2.7L’auteure affirme que l’avancement du dossier dépend intégralement des initiatives qu’elle prend, puisque les autorités sont passives et que leur enquête accuse un retard injustifié. Ainsi, les autorités n’ont rien fait avant le 5 avril 2011, date à laquelle elles ont demandé à l’entreprise TELCEL de tracer l’un des numéros de téléphone communiqués par l’auteure. Toutefois, la demande comportant des erreurs dans l’adresse et le nom de l’entreprise, elle a dû être renvoyée le 26 juillet 2011, et la réponse n’a été versée au dossier que le 25 mai 2012. De même, le 8 avril 2011, l’auteure et son fils cadet se sont rendus de leur propre chef à la Direction des services d’expertise du bureau du Procureur général de l’État de Nuevo León, dont les conclusions n’ont été versées au dossier que le 5 août 2014. Ce n’est qu’à cette date que, à la demande de l’auteure, son profil et celui de son fils cadet ont été ajoutés à la base de données ADN des proches des personnes disparues.
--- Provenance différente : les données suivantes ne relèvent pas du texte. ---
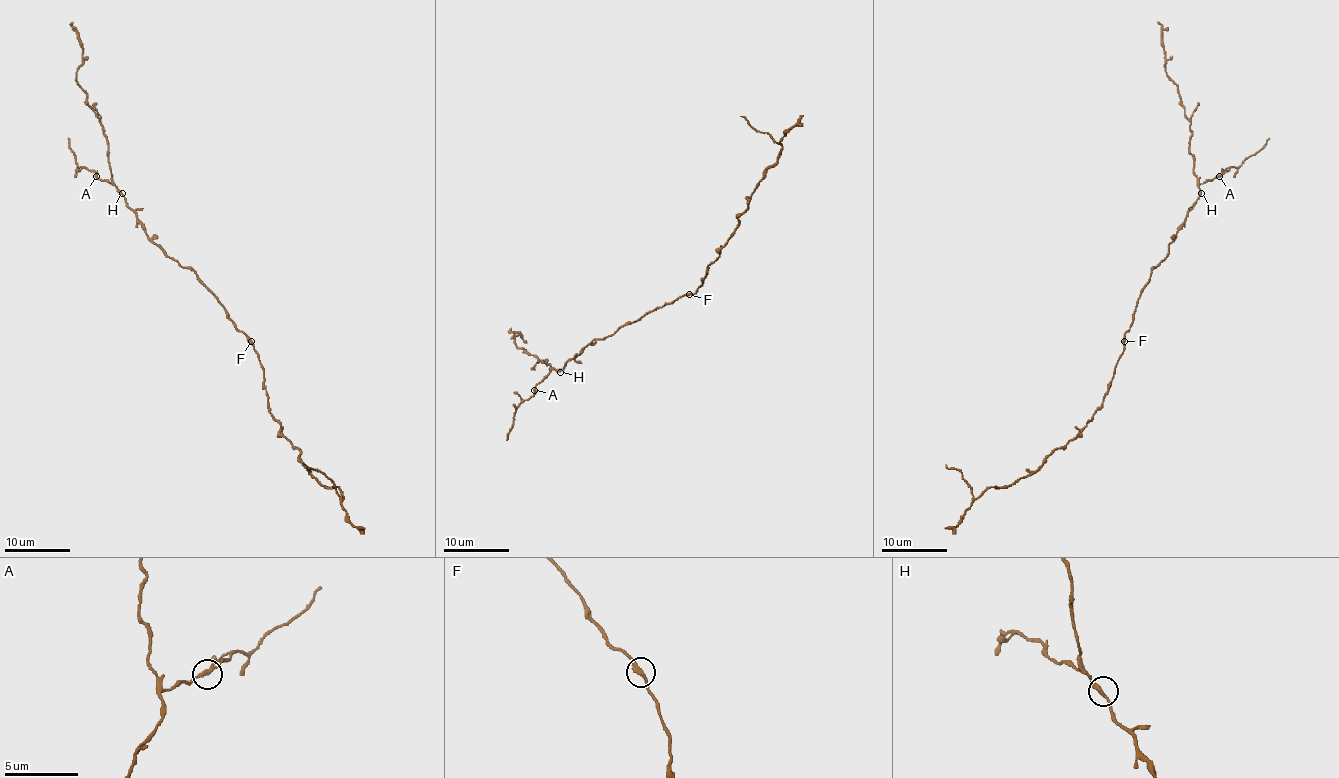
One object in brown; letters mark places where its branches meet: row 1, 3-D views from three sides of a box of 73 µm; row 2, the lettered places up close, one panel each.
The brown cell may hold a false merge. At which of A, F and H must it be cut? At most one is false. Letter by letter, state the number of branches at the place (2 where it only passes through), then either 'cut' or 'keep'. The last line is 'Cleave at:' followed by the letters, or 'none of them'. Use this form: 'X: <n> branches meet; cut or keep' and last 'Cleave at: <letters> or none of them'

Le 22 juillet 2011, l’auteure et son fils cadet se sont rendus dans les locaux de la police d’Escobedo pour examiner les gilets pare-balles utilisés par les policiers. S’ils n’ont pas reconnu le modèle que portaient les individus qui avaient fait irruption chez eux, ils ont constaté que les gilets pare‑balles de la police étaient très semblables à ceux utilisés par certaines des personnes impliquées dans la disparition de M. Rivera Hidalgo. Cependant, la police a déclaré qu’aucun vol de gilet pare-balles n’avait été signalé et rien n’a été fait pour déterminer si les gilets que portaient les hommes armés responsables des faits dénoncés appartenaient à la police d’Escobedo.

2.8Le 13 juin 2011, l’auteure a déposé une plainte devant la Commission nationale des droits de l’homme de Nuevo León, mais cela n’a pas eu d’incidence notable sur l’enquête.

2.9Le 10 août 2011, des agents de la marine mexicaine ont arrêté M. G. R., alias « El Sureño », membre présumé du cartel Los Zetas que l’auteure et son fils cadet ont reconnu comme étant l’homme qui ne portait pas de cagoule la nuit de l’enlèvement. Le 19 août 2011, l’auteure s’est rendue au bureau du Procureur général de l’État de Nuevo León pour rapporter ce fait.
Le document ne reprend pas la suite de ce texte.